S’agit-il d’une mauvaise option prise par l’entraîneur, ou d’un manque de solidarité de toute l’équipe ? La réception étant un geste qui demande beaucoup de sérénité, on avait l’impression qu’en dehors du courageux mais malheureux Chedemail (qui a su par ailleurs s’illustrer lui aussi à l’attaque), personne ne voulait prendre le risque de le tenter.

L’hypothèse de L’affranchi

On en revient toujours à un problème de confiance. Celui-ci est récurrent chaque année quelles que soient les équipes. Et nous pensons qu’il est proportionnel à l’attente de toute une ville, voire d’un département. Plus on mise sur le club, moins il réussit.
Certains pensent qu’on ne sait pas trouver les bons joueurs. D’autres (plus nombreux) imaginent qu’il faudrait changer l’environnement des joueurs (à commencer bien sûr par l’entraîneur). Nous on se dit qu’il serait plus judicieux et peut-être plus efficace de trouver en interne les moyens d’utiliser la pression plutôt que de la subir.
De ce point de vue, le travail mené du côté de l’école de gendarmerie est assez séduisant. On a vu en tout cas qu’au bout d’une semaine, il a réveillé au moins l’esprit offensif. Reste à savoir si le petit bénéfice n’a pas été perdu dans la défaite de samedi et s’il est possible de faire le même travail sur le service et la réception.
Au point où on en est, on peut leur laisser encore ce temps-là.
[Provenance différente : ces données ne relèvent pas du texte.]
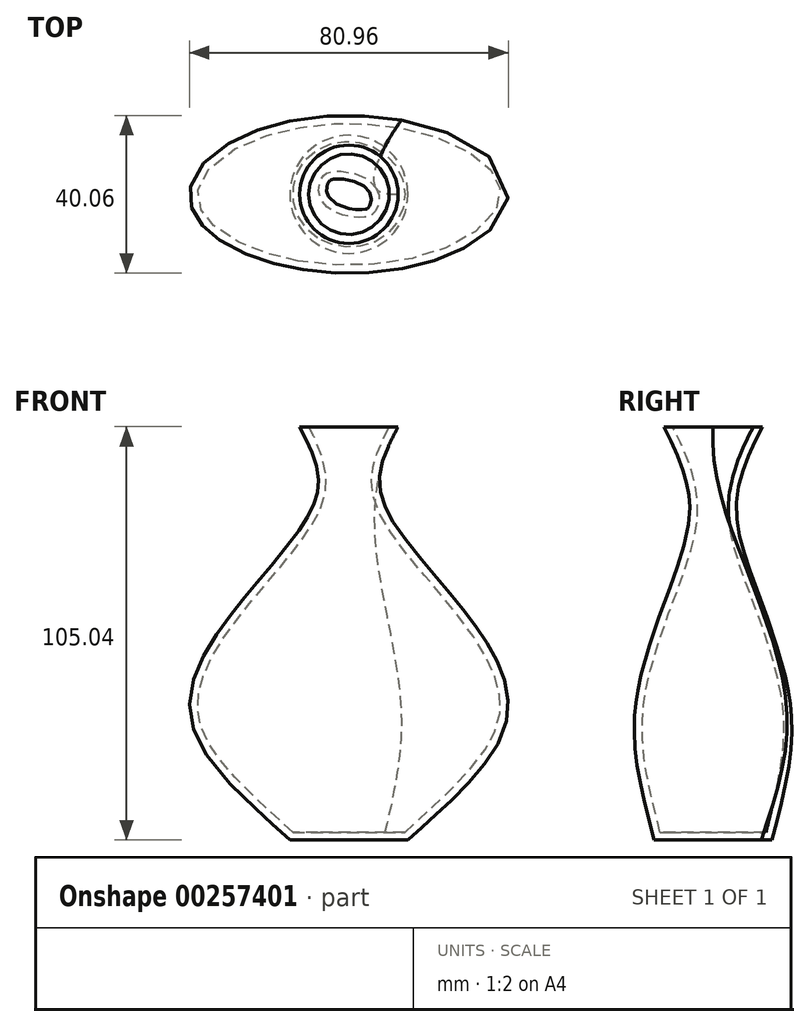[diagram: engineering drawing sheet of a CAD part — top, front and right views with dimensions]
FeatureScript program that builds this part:
annotation { "Feature Type Name" : "Feature", "Feature Type Description" : "" }
export const myFeature = defineFeature(function(context is Context, id is Id, definition is map)
    precondition{}
    {
        {
            var Q0;
            Q0=qCreatedBy(makeId("Top.planeOp"),FACE);
            var sketch = newSketch(context, id + "F0", { "sketchPlane" : qUnion([Q0])});
            skCircle(sketch, "E0", {"center": v(0, 0) * mm, "radius": 15 * mm});
            skSolve(sketch);
        }
        {
            var Q0;
            Q0=qCreatedBy(makeId("Top.planeOp"),FACE);
            cPlane(context, id + "F1", {"entities" : qUnion([Q0]), "cplaneType" : CPlaneType.OFFSET, "offset" : 30 * mm, "width" : 150 * mm, "height" : 150 * mm});
        }
        {
            var Q0;
            Q0=qCreatedBy(id+"F1.planeOp",FACE);
            var sketch = newSketch(context, id + "F2", { "sketchPlane" : qUnion([Q0])});
            skEllipse(sketch, "E1", {"center": v(0, 0) * mm, "majorRadius": 40 * mm, "minorRadius": 20 * mm, "majorAxis": v(1, 0)});
            skSolve(sketch);
        }
        {
            var Q0;
            Q0=qCreatedBy(id+"F1.planeOp",FACE);
            cPlane(context, id + "F3", {"entities" : qUnion([Q0]), "cplaneType" : CPlaneType.OFFSET, "offset" : 70 * mm, "width" : 150 * mm, "height" : 150 * mm});
        }
        {
            var Q0;
            Q0=qCreatedBy(id+"F3.planeOp",FACE);
            var sketch = newSketch(context, id + "F4", { "sketchPlane" : qUnion([Q0])});
            skCircle(sketch, "E2", {"center": v(0, 0) * mm, "radius": 10 * mm});
            skSolve(sketch);
        }
        {
            var Q0;
            Q0=qCreatedBy(id+"F3.planeOp",FACE);
            cPlane(context, id + "F5", {"entities" : qUnion([Q0]), "cplaneType" : CPlaneType.OFFSET, "offset" : 5 * mm, "width" : 150 * mm, "height" : 150 * mm});
        }
        {
            var Q0;
            Q0=qCreatedBy(id+"F5.planeOp",FACE);
            var sketch = newSketch(context, id + "F6", { "sketchPlane" : qUnion([Q0])});
            skCircle(sketch, "E3", {"center": v(0, 0) * mm, "radius": 12.5 * mm});
            skSolve(sketch);
        }
        {
            var Q0;
            Q0=makeQuery(id+"F6.imprint","IMPRINT",FACE,{"disambiguationData":[TD([[makeQuery(id+"F6.imprint","IMPRINT",EDGE,{"derivedFrom":sQuery(id+"F6.wireOp",EDGE,"E3")}),1.0]])]});
            var Q1;
            Q1=makeQuery(id+"F4.imprint","IMPRINT",FACE,{"disambiguationData":[TD([[makeQuery(id+"F4.imprint","IMPRINT",EDGE,{"derivedFrom":sQuery(id+"F4.wireOp",EDGE,"E2")}),1.0]])]});
            var Q2;
            Q2=makeQuery(id+"F2.imprint","IMPRINT",FACE,{"disambiguationData":[TD([[makeQuery(id+"F2.imprint","IMPRINT",EDGE,{"derivedFrom":sQuery(id+"F2.wireOp",EDGE,"E1")}),1.0]])]});
            var Q3;
            Q3=makeQuery(id+"F0.imprint","IMPRINT",FACE,{"disambiguationData":[TD([[makeQuery(id+"F0.imprint","IMPRINT",EDGE,{"derivedFrom":sQuery(id+"F0.wireOp",EDGE,"E0")}),1.0]])]});
            loft(context, id + "F7", {"sheetProfilesArray" : [{ "sheetProfileEntities" : qUnion([Q0]) }, { "sheetProfileEntities" : qUnion([Q1]) }, { "sheetProfileEntities" : qUnion([Q2]) }, { "sheetProfileEntities" : qUnion([Q3]) }]});
        }
        {
            var Q0;
            Q0=makeQuery(id+"F7.opLoft","CAP_FACE",FACE,{"disambiguationData":[OSD([makeQuery(id+"F6.imprint","IMPRINT",FACE,{"disambiguationData":[TD([[makeQuery(id+"F6.imprint","IMPRINT",EDGE,{"derivedFrom":sQuery(id+"F6.wireOp",EDGE,"E3")}),1.0]])]})])],"isStart":true});
            shell(context, id + "F8", {"entities" : qUnion([Q0]), "thickness" : 2 * mm});
        }
    });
L’entraîneur, qui estime n’avoir pas le droit de s’octroyer encore une défaite, a décidé de s’appuyer au maximum dès maintenant sur ce qui fonctionne : l’attaque. Il fait le pari que si les joueurs réussissent des points difficiles, la réception sera moins fébrile et donc plus efficace elle aussi.
Pas simple ! Mais sait-on jamais... Pompiliu Dascalu explique que, lorsque la confiance est absente, on a beau élaborer les schémas tactiques les plus intelligents face aux spécificités de l’adversaire, rien ne fonctionne vraiment. Et là, il est difficile de lui donner tort.
A voir samedi à Montpellier face au Centre national de Volley-Ball. Cette jeune équipe du pôle masculin de la fédération française a été récemment battue par Dunkerque, au cinquième set seulement.